■ Reading text ■

When I was a child I really lived in this world - conciously. I used to dream and make up stories, but they were never more than a game to spice up my time - I enjoyed imagining they were real and acting as if they were real, but as soon as the game was over, so was the illusion and I never missed it.
When I was a teen fantasy became a kind of sanctuary into which I could flee from the world that surrounded but never understood me. In my dream worlds I was safe from everyone that made me feel bad or insecure in the real one and if I would have had the choice, I would have stayed there forever, even though I still never had doubts they weren't real.
And then the memories set in ... and with that my perception of what is real and what's nothing but a dream changed so much that I myself at times cannot tell the difference for sure anymore. I know that this is some kind of reality, I'm here, I'm real as I am - but in my mind I'm the one I used to be and only that. But also only there. I keep it secret most of the time, probably because I think people wouldn't understand or believe anyway. The one I really am is not better - just different, and in complete accordance with my emotions and actions. I don't like the feeling of being fake too much ... still, would it just be that, I wouldn't care - but there's more to it ...

■ Material ■
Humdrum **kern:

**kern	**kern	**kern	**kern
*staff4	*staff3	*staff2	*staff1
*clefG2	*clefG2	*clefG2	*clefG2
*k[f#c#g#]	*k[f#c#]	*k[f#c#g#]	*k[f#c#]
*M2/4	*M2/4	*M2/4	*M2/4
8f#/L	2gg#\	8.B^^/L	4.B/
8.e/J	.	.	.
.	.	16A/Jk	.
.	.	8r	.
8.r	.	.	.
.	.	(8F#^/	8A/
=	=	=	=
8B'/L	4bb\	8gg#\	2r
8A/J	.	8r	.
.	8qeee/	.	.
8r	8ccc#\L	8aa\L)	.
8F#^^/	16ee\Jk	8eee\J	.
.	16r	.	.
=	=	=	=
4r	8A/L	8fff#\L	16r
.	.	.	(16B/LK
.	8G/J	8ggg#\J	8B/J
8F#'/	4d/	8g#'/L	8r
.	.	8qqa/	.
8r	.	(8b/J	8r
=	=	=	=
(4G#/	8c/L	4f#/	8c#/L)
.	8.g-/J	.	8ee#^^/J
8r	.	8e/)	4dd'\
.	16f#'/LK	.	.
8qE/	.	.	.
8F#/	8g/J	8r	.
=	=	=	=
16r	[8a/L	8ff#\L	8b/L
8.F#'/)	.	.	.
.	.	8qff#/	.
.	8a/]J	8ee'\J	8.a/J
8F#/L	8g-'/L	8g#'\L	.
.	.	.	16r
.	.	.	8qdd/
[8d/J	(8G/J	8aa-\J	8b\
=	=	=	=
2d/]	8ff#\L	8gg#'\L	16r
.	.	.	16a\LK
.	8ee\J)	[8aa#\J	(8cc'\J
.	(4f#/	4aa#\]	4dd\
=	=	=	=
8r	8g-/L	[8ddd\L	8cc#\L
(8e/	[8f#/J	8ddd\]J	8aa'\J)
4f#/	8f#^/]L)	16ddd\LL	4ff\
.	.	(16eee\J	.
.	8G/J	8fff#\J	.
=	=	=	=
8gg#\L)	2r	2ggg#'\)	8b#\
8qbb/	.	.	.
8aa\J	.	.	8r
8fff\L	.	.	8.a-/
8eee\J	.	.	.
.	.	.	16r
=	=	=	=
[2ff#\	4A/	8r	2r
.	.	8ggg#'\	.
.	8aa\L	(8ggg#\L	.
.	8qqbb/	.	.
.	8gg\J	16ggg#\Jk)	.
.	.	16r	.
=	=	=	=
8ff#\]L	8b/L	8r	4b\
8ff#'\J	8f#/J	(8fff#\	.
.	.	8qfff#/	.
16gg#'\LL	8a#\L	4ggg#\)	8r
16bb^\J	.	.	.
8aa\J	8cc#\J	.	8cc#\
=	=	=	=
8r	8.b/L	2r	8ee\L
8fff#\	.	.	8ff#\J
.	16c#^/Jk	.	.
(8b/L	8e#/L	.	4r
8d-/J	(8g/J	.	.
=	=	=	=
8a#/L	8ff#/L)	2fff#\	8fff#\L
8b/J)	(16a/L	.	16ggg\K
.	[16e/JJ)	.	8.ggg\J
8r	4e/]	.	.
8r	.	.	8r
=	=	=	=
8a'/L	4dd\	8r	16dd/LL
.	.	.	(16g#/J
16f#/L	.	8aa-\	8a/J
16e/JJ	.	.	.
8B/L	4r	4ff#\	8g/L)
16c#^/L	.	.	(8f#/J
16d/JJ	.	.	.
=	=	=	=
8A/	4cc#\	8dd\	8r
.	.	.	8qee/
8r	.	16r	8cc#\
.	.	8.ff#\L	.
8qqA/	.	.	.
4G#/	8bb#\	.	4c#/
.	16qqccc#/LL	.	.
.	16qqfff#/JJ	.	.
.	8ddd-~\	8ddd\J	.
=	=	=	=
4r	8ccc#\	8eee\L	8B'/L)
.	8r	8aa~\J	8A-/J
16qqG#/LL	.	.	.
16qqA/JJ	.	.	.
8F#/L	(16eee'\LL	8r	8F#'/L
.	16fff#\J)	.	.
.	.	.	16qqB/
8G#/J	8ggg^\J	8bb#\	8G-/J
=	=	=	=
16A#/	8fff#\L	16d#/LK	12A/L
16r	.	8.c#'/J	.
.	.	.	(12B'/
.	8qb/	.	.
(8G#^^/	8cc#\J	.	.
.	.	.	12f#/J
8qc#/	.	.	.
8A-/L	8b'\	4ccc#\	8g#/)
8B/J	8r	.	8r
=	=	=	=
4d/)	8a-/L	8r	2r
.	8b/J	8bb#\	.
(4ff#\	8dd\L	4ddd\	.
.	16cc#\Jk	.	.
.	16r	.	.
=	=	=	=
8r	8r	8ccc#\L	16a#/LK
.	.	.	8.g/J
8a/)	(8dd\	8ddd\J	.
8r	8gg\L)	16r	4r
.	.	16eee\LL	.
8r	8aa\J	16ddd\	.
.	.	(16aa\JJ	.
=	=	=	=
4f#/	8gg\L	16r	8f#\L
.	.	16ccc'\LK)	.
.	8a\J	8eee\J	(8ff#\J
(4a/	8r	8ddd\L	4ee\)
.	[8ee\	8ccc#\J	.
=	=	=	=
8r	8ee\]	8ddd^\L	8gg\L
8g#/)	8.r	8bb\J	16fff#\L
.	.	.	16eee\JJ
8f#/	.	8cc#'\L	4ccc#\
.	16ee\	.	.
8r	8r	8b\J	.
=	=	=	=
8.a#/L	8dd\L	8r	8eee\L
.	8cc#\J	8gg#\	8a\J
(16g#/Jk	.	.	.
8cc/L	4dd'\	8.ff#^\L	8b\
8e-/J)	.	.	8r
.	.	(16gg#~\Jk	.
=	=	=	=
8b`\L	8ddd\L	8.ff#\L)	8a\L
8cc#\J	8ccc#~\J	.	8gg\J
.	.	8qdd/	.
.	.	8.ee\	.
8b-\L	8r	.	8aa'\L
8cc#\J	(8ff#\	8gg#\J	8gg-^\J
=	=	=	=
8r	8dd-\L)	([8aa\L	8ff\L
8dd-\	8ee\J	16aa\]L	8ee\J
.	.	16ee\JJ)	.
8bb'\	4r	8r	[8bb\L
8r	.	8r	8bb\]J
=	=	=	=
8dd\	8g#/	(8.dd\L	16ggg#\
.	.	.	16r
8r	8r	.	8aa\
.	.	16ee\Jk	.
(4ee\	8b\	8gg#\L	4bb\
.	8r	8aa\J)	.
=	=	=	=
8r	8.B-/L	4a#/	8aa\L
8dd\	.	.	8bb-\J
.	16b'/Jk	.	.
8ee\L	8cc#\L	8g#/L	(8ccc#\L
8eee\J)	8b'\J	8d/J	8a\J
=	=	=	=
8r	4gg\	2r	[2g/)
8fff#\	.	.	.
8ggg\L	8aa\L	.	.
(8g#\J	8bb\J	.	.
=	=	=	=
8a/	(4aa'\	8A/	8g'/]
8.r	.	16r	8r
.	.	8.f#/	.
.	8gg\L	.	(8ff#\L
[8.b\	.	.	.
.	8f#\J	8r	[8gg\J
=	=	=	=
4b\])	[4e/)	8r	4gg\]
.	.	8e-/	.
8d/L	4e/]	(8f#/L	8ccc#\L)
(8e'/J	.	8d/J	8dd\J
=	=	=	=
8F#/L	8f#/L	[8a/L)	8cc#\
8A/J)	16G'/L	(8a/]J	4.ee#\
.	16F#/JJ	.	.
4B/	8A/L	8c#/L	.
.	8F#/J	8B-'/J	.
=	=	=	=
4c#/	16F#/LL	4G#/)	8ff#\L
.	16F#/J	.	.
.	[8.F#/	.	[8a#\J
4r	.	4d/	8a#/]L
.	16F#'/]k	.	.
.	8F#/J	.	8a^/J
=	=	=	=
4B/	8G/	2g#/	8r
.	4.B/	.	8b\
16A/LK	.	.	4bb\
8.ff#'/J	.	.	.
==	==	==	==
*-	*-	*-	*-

■ Requirements ■
What four things does the reflection on fantasy and reality say the writer did as a child? Answer from the reflection alone.

■ Result for this task ■
- Dreaming
- Making up stories
- Imagining the stories were real
- Acting as if they were real